Exercise details
Would you restate every entry that follows, word for word, and leave out the pictures?

--- Extracted records ---

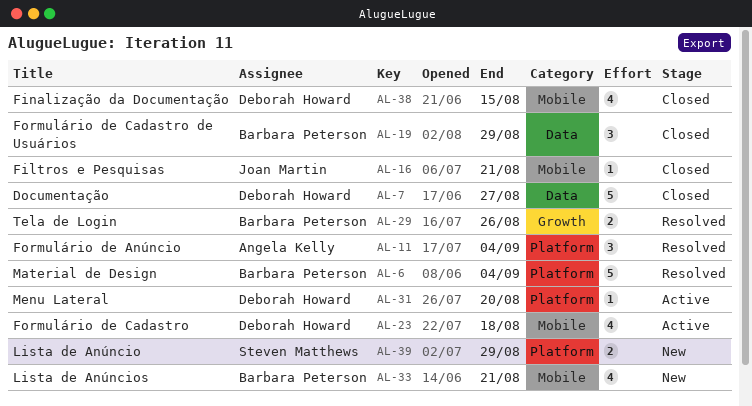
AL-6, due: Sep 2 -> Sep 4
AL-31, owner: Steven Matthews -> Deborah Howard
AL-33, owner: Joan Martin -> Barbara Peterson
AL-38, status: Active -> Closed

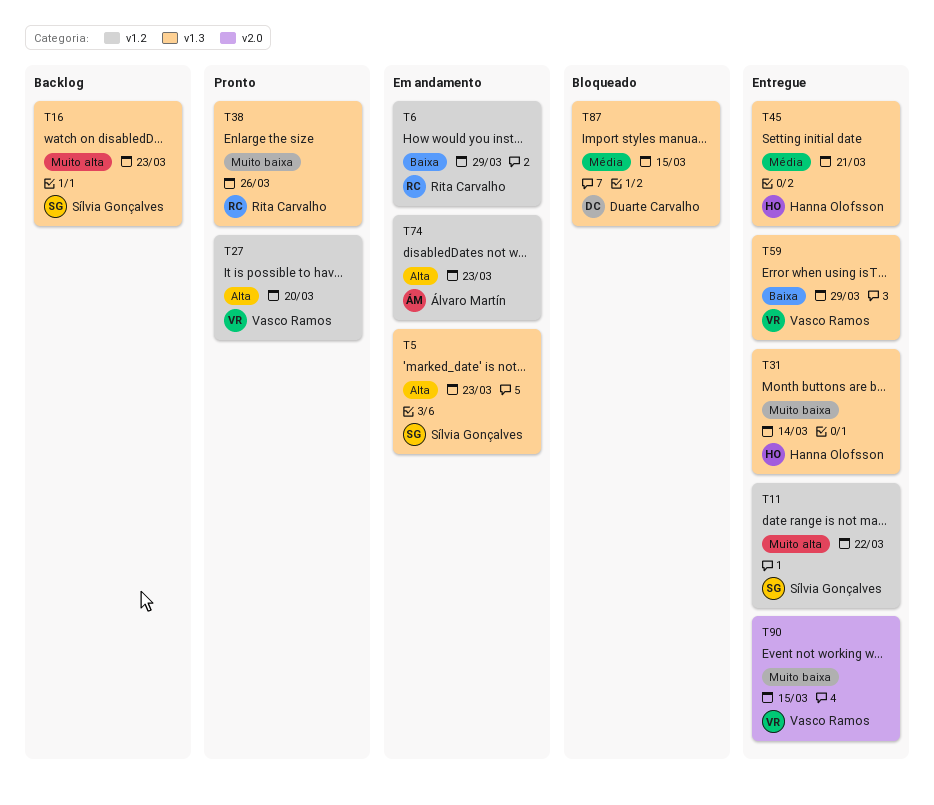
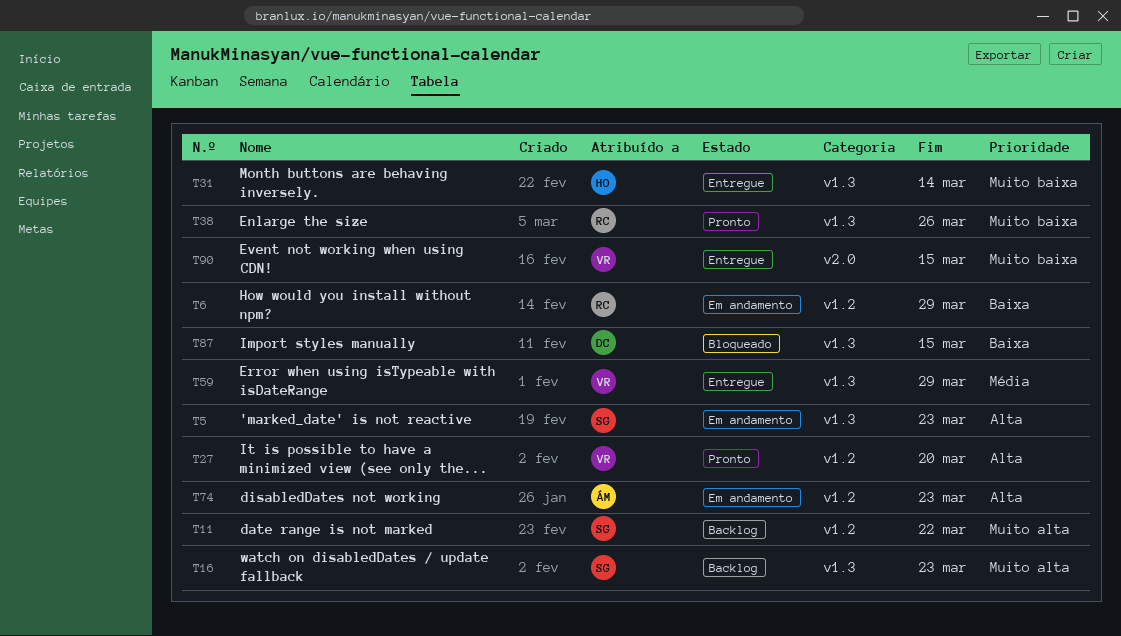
T11, status: Entregue -> Backlog
T45: present -> none
T59, priority: Baixa -> Média
T87, priority: Média -> Baixa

---

Output below
AL-6, due: Sep 2 -> Sep 4
AL-31, owner: Steven Matthews -> Deborah Howard
AL-33, owner: Joan Martin -> Barbara Peterson
AL-38, status: Active -> Closed

T11, status: Entregue -> Backlog
T45: present -> none
T59, priority: Baixa -> Média
T87, priority: Média -> Baixa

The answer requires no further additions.